INFORMATION SUPPLIED:
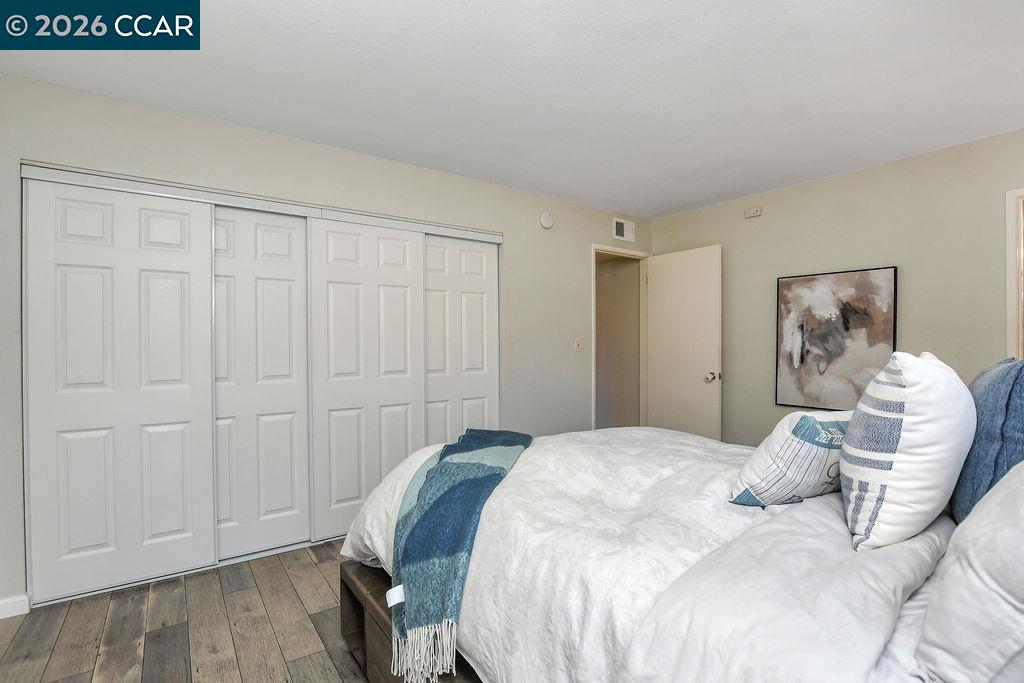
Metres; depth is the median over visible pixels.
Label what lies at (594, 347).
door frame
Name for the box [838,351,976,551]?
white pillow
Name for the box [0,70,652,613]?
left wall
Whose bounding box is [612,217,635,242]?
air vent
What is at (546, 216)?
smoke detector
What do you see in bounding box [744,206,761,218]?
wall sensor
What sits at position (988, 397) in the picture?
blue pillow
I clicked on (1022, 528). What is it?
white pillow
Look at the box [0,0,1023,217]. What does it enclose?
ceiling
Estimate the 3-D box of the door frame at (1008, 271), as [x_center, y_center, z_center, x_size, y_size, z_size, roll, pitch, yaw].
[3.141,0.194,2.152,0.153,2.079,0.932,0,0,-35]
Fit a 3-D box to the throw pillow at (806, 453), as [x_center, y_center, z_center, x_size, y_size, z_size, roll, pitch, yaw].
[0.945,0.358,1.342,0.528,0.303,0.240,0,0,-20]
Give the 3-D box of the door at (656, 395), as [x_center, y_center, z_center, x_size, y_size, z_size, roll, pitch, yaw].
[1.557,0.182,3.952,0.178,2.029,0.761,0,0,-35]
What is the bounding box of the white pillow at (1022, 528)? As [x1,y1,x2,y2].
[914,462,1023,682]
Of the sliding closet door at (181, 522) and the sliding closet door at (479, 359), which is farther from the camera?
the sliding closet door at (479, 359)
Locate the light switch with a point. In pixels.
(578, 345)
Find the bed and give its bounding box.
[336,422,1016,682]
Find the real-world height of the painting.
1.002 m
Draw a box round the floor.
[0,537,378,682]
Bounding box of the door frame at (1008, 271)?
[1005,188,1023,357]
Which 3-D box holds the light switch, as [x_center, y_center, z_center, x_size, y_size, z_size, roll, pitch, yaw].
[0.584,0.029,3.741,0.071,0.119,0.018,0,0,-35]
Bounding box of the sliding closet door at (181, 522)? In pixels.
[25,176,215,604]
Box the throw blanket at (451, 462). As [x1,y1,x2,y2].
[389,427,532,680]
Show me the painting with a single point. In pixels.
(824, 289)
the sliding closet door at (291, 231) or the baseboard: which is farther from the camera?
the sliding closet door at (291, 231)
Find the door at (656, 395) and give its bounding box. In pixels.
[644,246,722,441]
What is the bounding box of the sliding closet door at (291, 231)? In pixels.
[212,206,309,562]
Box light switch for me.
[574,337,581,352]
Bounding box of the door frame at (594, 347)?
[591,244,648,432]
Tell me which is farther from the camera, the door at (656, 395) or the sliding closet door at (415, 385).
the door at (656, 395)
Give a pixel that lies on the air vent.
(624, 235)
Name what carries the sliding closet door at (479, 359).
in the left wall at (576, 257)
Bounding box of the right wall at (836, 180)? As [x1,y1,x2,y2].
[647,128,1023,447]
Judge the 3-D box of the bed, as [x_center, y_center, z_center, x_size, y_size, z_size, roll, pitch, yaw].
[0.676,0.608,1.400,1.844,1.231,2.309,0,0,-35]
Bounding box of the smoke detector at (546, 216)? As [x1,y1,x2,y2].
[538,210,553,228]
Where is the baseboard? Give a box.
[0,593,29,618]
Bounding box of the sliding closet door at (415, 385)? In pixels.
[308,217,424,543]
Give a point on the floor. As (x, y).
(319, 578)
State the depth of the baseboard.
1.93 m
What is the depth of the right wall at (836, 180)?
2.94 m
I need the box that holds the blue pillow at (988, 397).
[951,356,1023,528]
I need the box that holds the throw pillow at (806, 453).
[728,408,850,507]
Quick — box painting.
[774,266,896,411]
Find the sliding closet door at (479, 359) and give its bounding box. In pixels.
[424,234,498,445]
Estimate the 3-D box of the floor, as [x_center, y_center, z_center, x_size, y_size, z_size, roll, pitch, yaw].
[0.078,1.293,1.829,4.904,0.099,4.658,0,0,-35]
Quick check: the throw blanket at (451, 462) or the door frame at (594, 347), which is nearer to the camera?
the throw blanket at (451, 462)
---
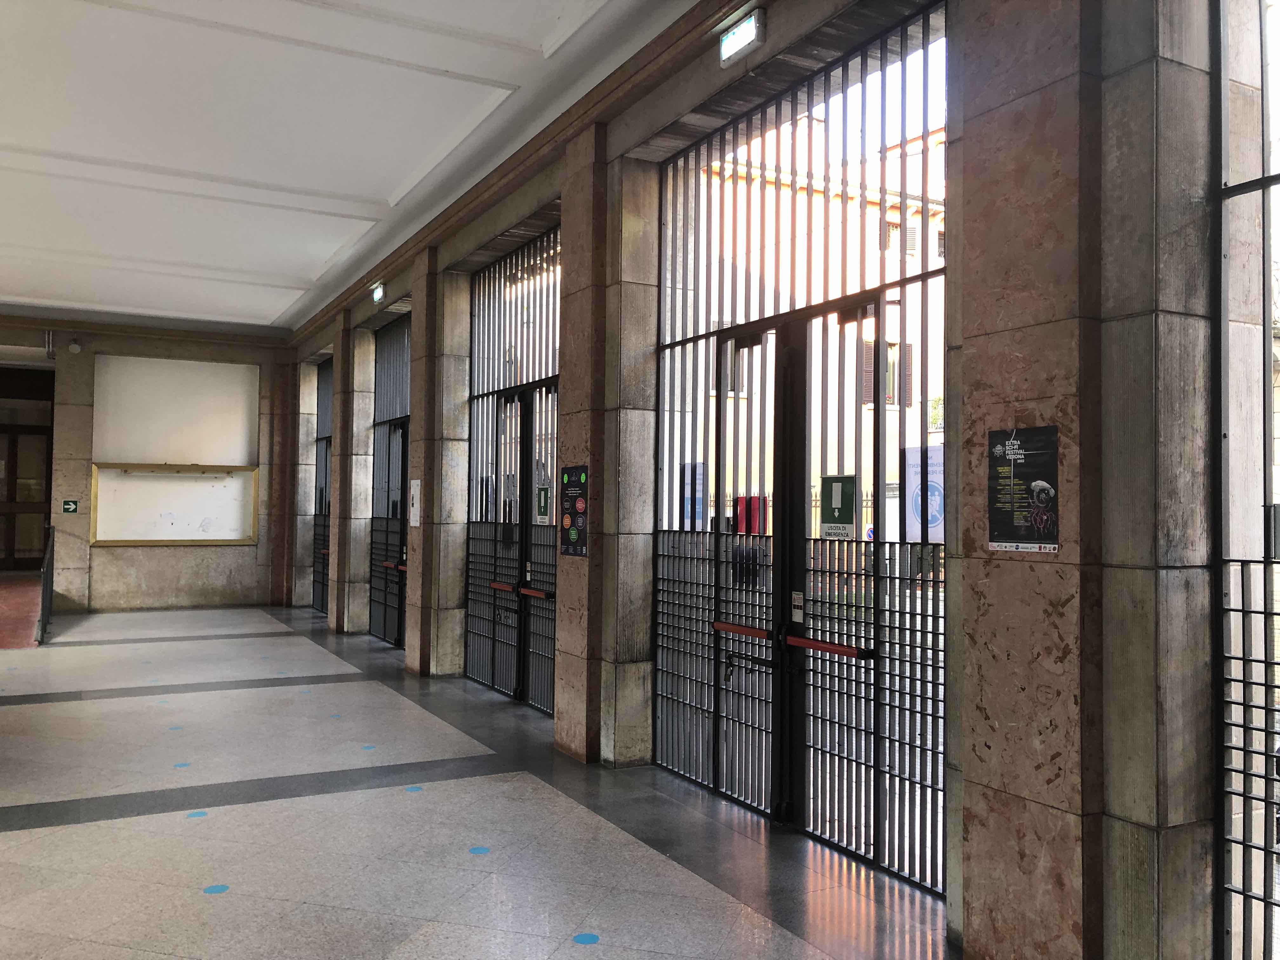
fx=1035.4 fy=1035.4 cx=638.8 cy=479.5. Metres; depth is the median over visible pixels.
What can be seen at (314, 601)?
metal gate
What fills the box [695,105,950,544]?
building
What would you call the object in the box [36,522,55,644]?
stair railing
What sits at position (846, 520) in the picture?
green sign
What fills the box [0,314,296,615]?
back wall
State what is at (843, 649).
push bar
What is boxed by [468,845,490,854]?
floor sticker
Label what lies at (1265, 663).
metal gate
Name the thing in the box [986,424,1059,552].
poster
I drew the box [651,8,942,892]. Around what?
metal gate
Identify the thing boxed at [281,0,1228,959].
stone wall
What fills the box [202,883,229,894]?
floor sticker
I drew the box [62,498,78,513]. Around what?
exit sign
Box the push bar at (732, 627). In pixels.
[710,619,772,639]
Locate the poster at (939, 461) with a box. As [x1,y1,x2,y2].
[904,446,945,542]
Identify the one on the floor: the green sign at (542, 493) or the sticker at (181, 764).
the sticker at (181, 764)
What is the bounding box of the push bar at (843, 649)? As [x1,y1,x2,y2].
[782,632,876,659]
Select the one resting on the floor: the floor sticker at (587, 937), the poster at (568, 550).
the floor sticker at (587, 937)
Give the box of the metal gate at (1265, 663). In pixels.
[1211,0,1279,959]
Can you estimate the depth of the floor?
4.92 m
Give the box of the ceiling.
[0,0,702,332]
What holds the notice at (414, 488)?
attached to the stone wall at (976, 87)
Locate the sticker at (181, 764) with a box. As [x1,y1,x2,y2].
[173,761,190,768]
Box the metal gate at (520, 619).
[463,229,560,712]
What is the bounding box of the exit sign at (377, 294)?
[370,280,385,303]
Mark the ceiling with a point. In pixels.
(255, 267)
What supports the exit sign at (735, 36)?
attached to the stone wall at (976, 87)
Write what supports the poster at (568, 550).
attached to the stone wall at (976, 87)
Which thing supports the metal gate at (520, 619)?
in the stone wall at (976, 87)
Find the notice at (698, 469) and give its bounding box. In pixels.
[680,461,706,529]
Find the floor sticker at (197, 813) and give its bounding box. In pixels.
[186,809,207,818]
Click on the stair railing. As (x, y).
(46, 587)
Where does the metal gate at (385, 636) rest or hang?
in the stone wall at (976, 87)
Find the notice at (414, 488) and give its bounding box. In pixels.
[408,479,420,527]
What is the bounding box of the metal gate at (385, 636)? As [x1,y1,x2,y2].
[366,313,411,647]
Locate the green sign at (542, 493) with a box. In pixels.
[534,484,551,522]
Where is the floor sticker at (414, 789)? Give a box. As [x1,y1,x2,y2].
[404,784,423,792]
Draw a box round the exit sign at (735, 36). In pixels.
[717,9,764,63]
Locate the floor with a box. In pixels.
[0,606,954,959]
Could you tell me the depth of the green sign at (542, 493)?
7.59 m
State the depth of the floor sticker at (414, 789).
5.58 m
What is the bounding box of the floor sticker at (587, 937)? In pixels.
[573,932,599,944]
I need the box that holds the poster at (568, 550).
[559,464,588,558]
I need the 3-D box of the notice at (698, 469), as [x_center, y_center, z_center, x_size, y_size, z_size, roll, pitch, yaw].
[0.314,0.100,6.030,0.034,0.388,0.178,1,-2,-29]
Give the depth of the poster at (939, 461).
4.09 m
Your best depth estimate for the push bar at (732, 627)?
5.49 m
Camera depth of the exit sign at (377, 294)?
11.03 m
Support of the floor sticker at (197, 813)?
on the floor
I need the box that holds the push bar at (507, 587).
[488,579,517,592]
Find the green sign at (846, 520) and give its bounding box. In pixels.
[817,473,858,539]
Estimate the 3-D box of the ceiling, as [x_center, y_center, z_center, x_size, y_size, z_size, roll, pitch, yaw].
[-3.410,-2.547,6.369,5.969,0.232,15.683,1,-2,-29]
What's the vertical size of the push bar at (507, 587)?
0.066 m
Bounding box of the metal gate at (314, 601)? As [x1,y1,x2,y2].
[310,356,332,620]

WORK REQUIRED:
Taking the material above, count every line in which the word "Metres" appears; answer with the number alone.

RESPONSE TO THE TASK:
2